Anxiety began to creep into my careful self-calming when only days remained in the month. Should I extend the time in the house? An undeniable stupor of thought would come every time I had that thought. In frustration, I was describing the situation to my oldest married daughter, and I heard myself say, “I guess I’m going to have to farm the kids out!” My grandmother was farmed out during The Great Depression (in our family, those words are spoken capitalized). Many families did that when they couldn’t afford to feed the children. Again, I recoiled, but with those words hanging in the air, I knew it was the answer, and peace settled over my soul.

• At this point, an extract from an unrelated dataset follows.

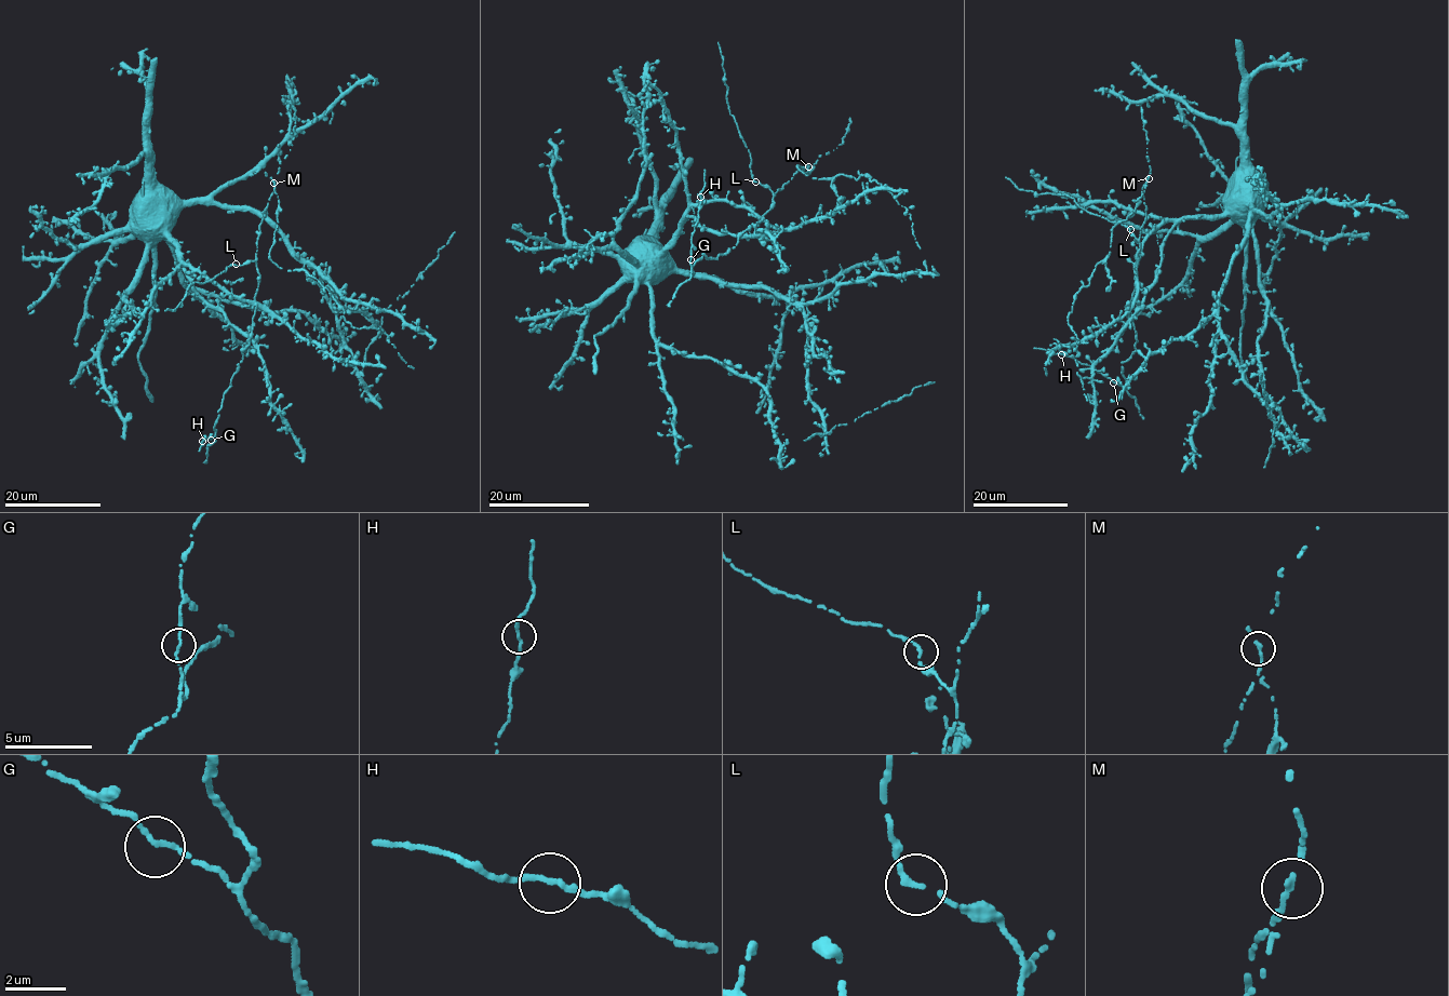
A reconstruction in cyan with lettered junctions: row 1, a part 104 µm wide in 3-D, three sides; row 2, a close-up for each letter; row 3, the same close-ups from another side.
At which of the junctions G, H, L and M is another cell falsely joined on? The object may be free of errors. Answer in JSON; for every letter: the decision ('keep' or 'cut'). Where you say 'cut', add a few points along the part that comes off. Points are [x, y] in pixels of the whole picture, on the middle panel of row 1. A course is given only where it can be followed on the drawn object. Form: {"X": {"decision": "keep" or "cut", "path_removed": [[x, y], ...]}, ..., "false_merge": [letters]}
{"G": {"decision": "keep"}, "H": {"decision": "keep"}, "L": {"decision": "keep"}, "M": {"decision": "cut", "path_removed": [[808, 166], [807, 174], [797, 167], [819, 179], [867, 174], [883, 185], [910, 215], [920, 247]]}, "false_merge": ["M"]}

So I again asked the unthinkable, and my ward family came forward with a largess that overwhelmed me. Everyone seemed to have a place for one of my children. Before the words I spoke that evening had settled out of the air, my oldest daughter had a place arranged for me in her own new home.

And so we began a journey into another wilderness, separate from one another, waiting as we searched for a home in our dear ward to become available. My children have felt equally the testimony that, though this is as unconventional as all of our life together has always been, it feels right. We are bonded to our ward family in even more intimate ways now as people have, without fear of exposure, opened their lives to us. The kids and I have talked often in the past few weeks about how our new home will have a guest room and I think consecration will mean something tangible to them. My heart swelled when my next son, also preparing to submit his mission papers in the next few weeks, gave all of his meager mission savings to a friend who has contracted hepatitis and whose family is stretched too thin to pay her medical expenses.

The wilderness has changed us all.

I’ve too long held my breath, waiting for hard times to pass, or gritted my teeth and driven resolutely through it. There is a rigidity that lodges in our spines, shortening our muscles and making us stiff and pained, when we hold our breath too long or often. While the shortest way out truly is through, and the wilderness is obviously not a place where any of us want to pause and set up housekeeping, there is great worth in the being there, not just the having been there.

I am a different person. I am quieter. I am happier. I am more aware of what God is doing. Like leather worked and soaked and beaten and dried, then worked and soaked and beaten and dried, I am stronger and more supple, and I think possibly, more resilient and more useful. But in addition, both I and my children have been protected from significant things, things that are consuming children in this time, while we have been in the wilderness. My children are also quieter, happier, and more aware of what God is doing. In the Book of Revelation the woman is driven into the wilderness for her protection, to save her and to save her child from the dragon. The metaphor is for the Church and the saving ordinances it harbors, but the metaphor has become mine as well.

I know that woman. I’ve peered from the safety of my own wilderness and watched the dragon rage. If the wilderness is your next journey, perhaps you will take courage in this view from the other side.